(Exercise directions)
Once the images are set aside, write out the rest of the records exactly.

(Dataset entries)
..........

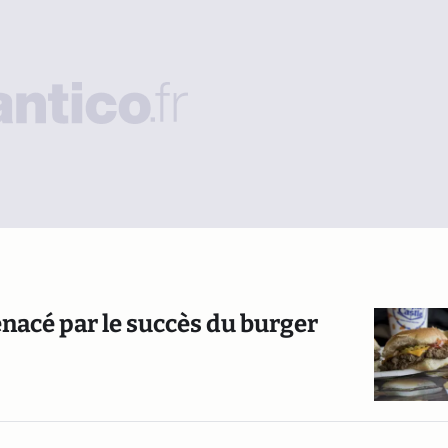
nacé par le succès du burger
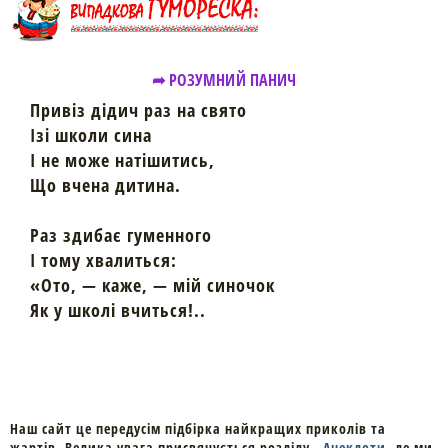
➦ РОЗУМНИЙ ПАНИЧ
Привіз дідич раз на свято
Ізі школи сина
І не може натішитись,
Що вчена дитина.
Раз здибає гуменного
І тому хвалиться:
«Ото, — каже, — мій синочок
Як у школі вчиться!..
Наш сайт це передусім підбірка найкращих приколів та
жартів. Велика увага присвячується розділу -
Анекдоти
, де ми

..........

(Result of the task)
nacé par le succès du burger
➦ РОЗУМНИЙ ПАНИЧ
Привіз дідич раз на свято
Ізі школи сина
І не може натішитись,
Що вчена дитина.
Раз здибає гуменного
І тому хвалиться:
«Ото, — каже, — мій синочок
Як у школі вчиться!..
Наш сайт це передусім підбірка найкращих приколів та
жартів. Велика увага присвячується розділу -
Анекдоти
, де ми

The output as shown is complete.